Recognizing that R&D credits are a high-priority area for IRS enforcement, Swanson Reed offers CreditARMOR, a comprehensive audit management and insurance product.

• Predictive Risk Assessment: Before filing, the system analyzes the claim for statistical outliers that might trigger an audit (e.g., an unusually high wage percentage allocated to R&D).
• Defense Indemnification: In the event of an audit, CreditARMOR covers the cost of the defense, including the fees for specialist tax attorneys and technical consultants. This allows companies to innovate with the confidence that their tax position is insured against the cost of controversy.

Final Thoughts: The Intersection of Innovation and Incentive

The issuance of US Patent 12,514,163 is a landmark event for the vegetation management industry. It signifies a move away from purely mechanical solutions toward intelligent, cyber-physical systems that prioritize human safety. By solving the complex physics of slope stability through advanced communication protocols and interlock logic, Embankscape Equipment LLC has created a product with immediate, life-saving potential.

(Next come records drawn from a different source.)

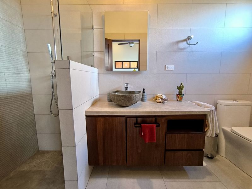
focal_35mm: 16
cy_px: 94
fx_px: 116
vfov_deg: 78.1
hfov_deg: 94.5
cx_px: 126
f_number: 2.2
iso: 250
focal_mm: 1.65
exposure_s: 1/50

However, the journey from concept to patent is paved with risk and expenditure. The R&D Tax Credit exists precisely to incentivize this type of high-stakes engineering. By understanding the alignment between the technical reality of the invention and the legal requirements of the Four-Part Test, and by leveraging the advanced compliance infrastructure provided by Swanson Reed, innovative companies can secure the capital needed to continue pushing the boundaries of what is possible. The R-52 mower is not just a machine; it is a testament to the power of American innovation, supported by a tax code designed to foster it.